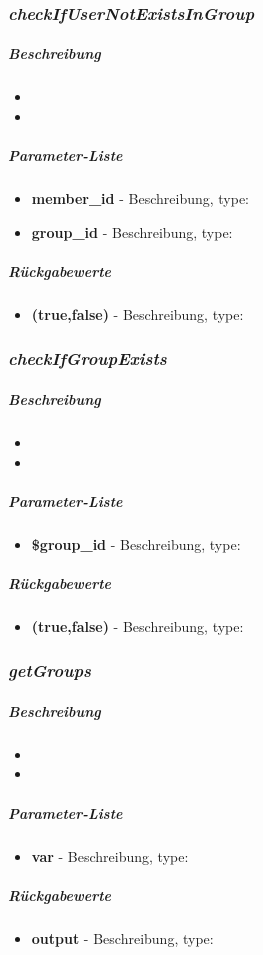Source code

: \subsubsection*{\textit{checkIfUserNotExistsInGroup}}\label{checkIfUserNotExistsInGroupMGUI}
\subparagraph{Beschreibung}
\begin{itemize}
	\item[] \noindent{} 
	\item[] 
\end{itemize}
\subparagraph{Parameter-Liste}
\begin{itemize}
	\item[] \textbf{member\_id} - Beschreibung, type: 
	\item[] \textbf{group\_id} - Beschreibung, type: 
\end{itemize}
\subparagraph{Rückgabewerte}
\begin{itemize}
	\item[] \textbf{(true,false)} - Beschreibung, type:
\end{itemize}

\subsubsection*{\textit{checkIfGroupExists}}\label{checkIfGroupExistsMGUI}
\subparagraph{Beschreibung}
\begin{itemize}
	\item[] \noindent{} 
	\item[] 
\end{itemize}
\subparagraph{Parameter-Liste}
\begin{itemize}
	\item[] \textbf{\$group\_id} - Beschreibung, type: 
\end{itemize}
\subparagraph{Rückgabewerte}
\begin{itemize}
	\item[] \textbf{(true,false)} - Beschreibung, type:
\end{itemize}

\subsubsection*{\textit{getGroups}}\label{getGroupsMGUI}
\subparagraph{Beschreibung}
\begin{itemize}
	\item[] \noindent{} 
	\item[] 
\end{itemize}
\subparagraph{Parameter-Liste}
\begin{itemize}
	\item[] \textbf{var} - Beschreibung, type: 
\end{itemize}
\subparagraph{Rückgabewerte}
\begin{itemize}
	\item[] \textbf{output} - Beschreibung, type:
\end{itemize}

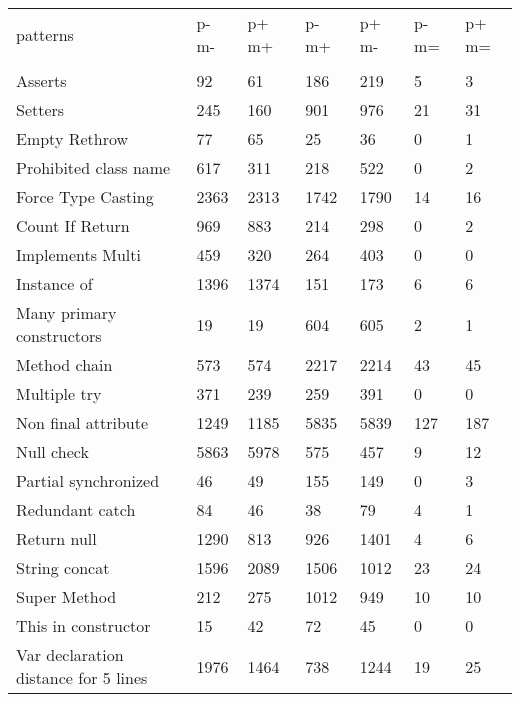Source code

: \begin{table}[ht]
\footnotesize
\begin{tabular}{lllllll}
patterns                                 &   p- m-   &   p+ m+   &   p- m+   &   p+ m-   &   p- m=   &   p+ m=   \\
\\ \hline
Asserts                                	&	92	&	61	&	186	&	219	&	5	&	3	\\
Setters                                		&	245	&	160	&	901	&	976	&	21	&	31	\\
Empty Rethrow                          		&	77	&	65	&	25	&	36	&	0	&	1	\\
Prohibited class name                  		&	617	&	311	&	218	&	522	&	0	&	2	\\
Force Type Casting                     		&	2363	&	2313	&	1742	&	1790	&	14	&	16	\\
Count If Return                        		&	969	&	883	&	214	&	298	&	0	&	2	\\
Implements Multi                       		&	459	&	320	&	264	&	403	&	0	&	0	\\
Instance of                            		&	1396	&	1374	&	151	&	173	&	6	&	6	\\
Many primary constructors              		&	19	&	19	&	604	&	605	&	2	&	1	\\
Method chain                           		&	573	&	574	&	2217	&	2214	&	43	&	45	\\
Multiple try                           		&	371	&	239	&	259	&	391	&	0	&	0	\\
Non final attribute                    		&	1249	&	1185	&	5835	&	5839	&	127	&	187	\\
Null check                             		&	5863	&	5978	&	575	&	457	&	9	&	12	\\
Partial synchronized                   		&	46	&	49	&	155	&	149	&	0	&	3	\\
Redundant catch                        		&	84	&	46	&	38	&	79	&	4	&	1	\\
Return null                            		&	1290	&	813	&	926	&	1401	&	4	&	6	\\
String concat                          		&	1596	&	2089	&	1506	&	1012	&	23	&	24	\\
Super Method                           		&	212	&	275	&	1012	&	949	&	10	&	10	\\
This in constructor                    		&	15	&	42	&	72	&	45	&	0	&	0	\\
Var declaration distance for 5 lines   		&	1976	&	1464	&	738	&	1244	&	19	&	25	\\

\end{tabular}
\end{table}
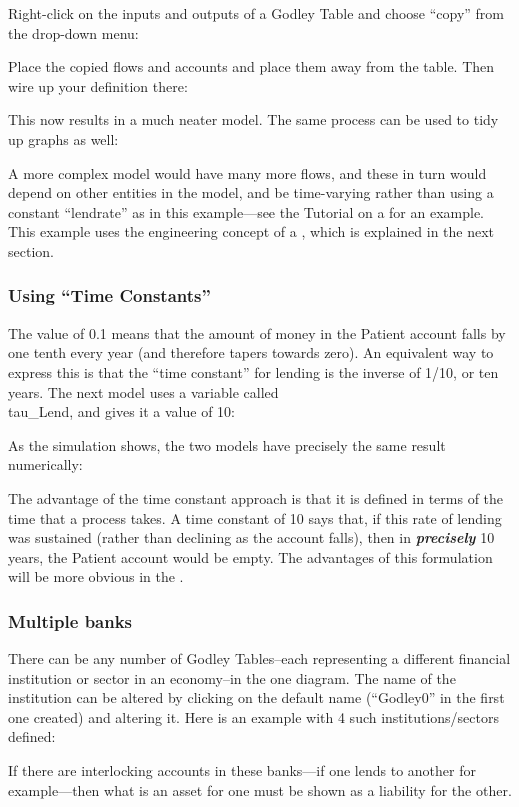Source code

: Right-click on the inputs and outputs of a Godley Table and choose
``copy'' from the drop-down menu:



Place the copied flows and accounts and place them away from the
table. Then wire up your definition there:



This now results in a much neater model. The same process can be used
to tidy up graphs as well:



A more complex model would have many more flows, and these in turn
would depend on other entities in the model, and be time-varying
rather than using a constant ``lendrate'' as in this example---see the
Tutorial on a  for an
example. This example uses the engineering concept of a
, which is explained in the
next section. 

\subsubsection{Using ``Time Constants''}
\label{time-constants}

The value of 0.1 means that the amount of money in the Patient account
falls by one tenth every year (and therefore tapers towards zero). An
equivalent way to express this is that the ``time constant'' for
lending is the inverse of 1/10, or ten years. The next model uses a
variable called \\tau\_Lend, and gives it a value of 10: 


As the simulation shows, the two models have precisely the same result
numerically:



The advantage of the time constant approach is that it is defined in
terms of the time that a process takes. A time constant of 10 says
that, if this rate of lending was sustained (rather than declining as
the account falls), then in {\bf\em precisely} 10 years, the Patient account
would be empty. The advantages of this formulation will be more
obvious in the .


\subsubsection{Multiple banks}

There can be any number of Godley Tables--each representing a
different financial institution or sector in an economy--in the one
diagram. The name of the institution can be altered by clicking on the
default name (``Godley0'' in the first one created) and altering
it. Here is an example with 4 such institutions/sectors defined:



If there are interlocking accounts in these banks---if one lends to
another for example---then what is an asset for one must be shown as a
liability for the other. 
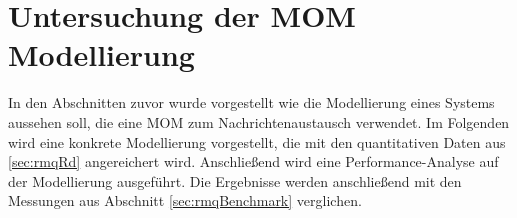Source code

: 








\section{Untersuchung der MOM Modellierung}
In den Abschnitten zuvor wurde vorgestellt wie die Modellierung eines Systems aussehen soll, die eine MOM zum Nachrichtenaustausch verwendet. Im Folgenden wird eine konkrete Modellierung vorgestellt, die mit den quantitativen Daten aus \autoref{sec:rmqRd} angereichert wird. Anschließend wird eine Performance-Analyse auf der Modellierung ausgeführt. Die Ergebnisse werden anschließend mit den Messungen aus Abschnitt \ref{sec:rmqBenchmark} verglichen.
•••
**Instructions to follow**: Report each line above that includes the string "flows".

**Answer area**:
Place the copied flows and accounts and place them away from the
A more complex model would have many more flows, and these in turn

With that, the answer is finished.